Giornata mondiale contro la pena di morte

In occasione della Giornata mondiale contro la pena di morte, celebrata ogni anno il 10 ottobre, il segretario-generale delle Nazioni Unite, il portoghese Antonio Guterres, ha ricordato che attualmente in circa 170 Paesi del mondo la pena capitale è stata abolita o è stata introdotta una moratoria delle esecuzioni.
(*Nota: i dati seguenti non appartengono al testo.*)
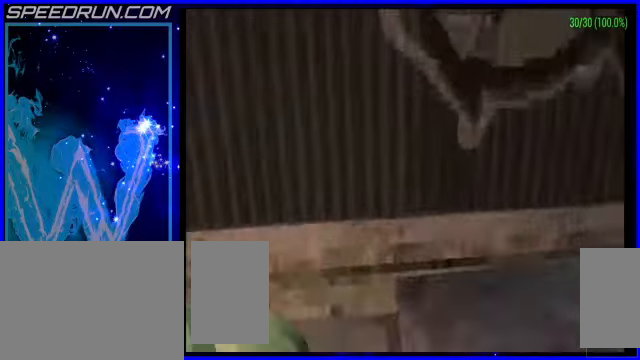
{"dt_ms": 500, "buttons": [], "left_stick": "center", "events": [[100, "CROSS", "up"], [200, "left_stick", "up-left"], [300, "left_stick", "center"]]}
Ma persino in Europa ci sono tuttora delle esecuzioni. La Bielorussia è infatti l’unico Paese del continente a mantenere la pena capitale e per ora non intende fare passi verso l’abolizione, così ha detto il rappresentante permanente del governo di Minsk presso il Comitato per i Diritti Umani delle Nazioni Unite a Ginevra, Jurij Ambrazevic, così riporta il sito RaiNews. Più di 400 condanne a morte per fucilazione sono state eseguite nell’arco degli ultimi due decenni nel Paese, ricorda il sito.

Secondo l’ultimo rapporto di Amnesty International, presentato nell’aprile scorso, nell’arco del 2017 almeno 993 persone — cioè 39 in meno rispetto al 2016 — sono state messe a morte in tutto il mondo, ma si tratta solo di una stima minima, perché mancano i dati relativi a Paesi come la Cina, dove il numero delle esecuzioni è infatti un “segreto di Stato”.

Escludendo la Cina, l’84% di tutte le esecuzioni documentate sono state effettuate in soli quattro Paesi del globo: Iran (almeno 507, di cui almeno 5 erano minorenni al momento del reato), Arabia Saudita (146), Iraq (almeno 125) e Pakistan (almeno 60).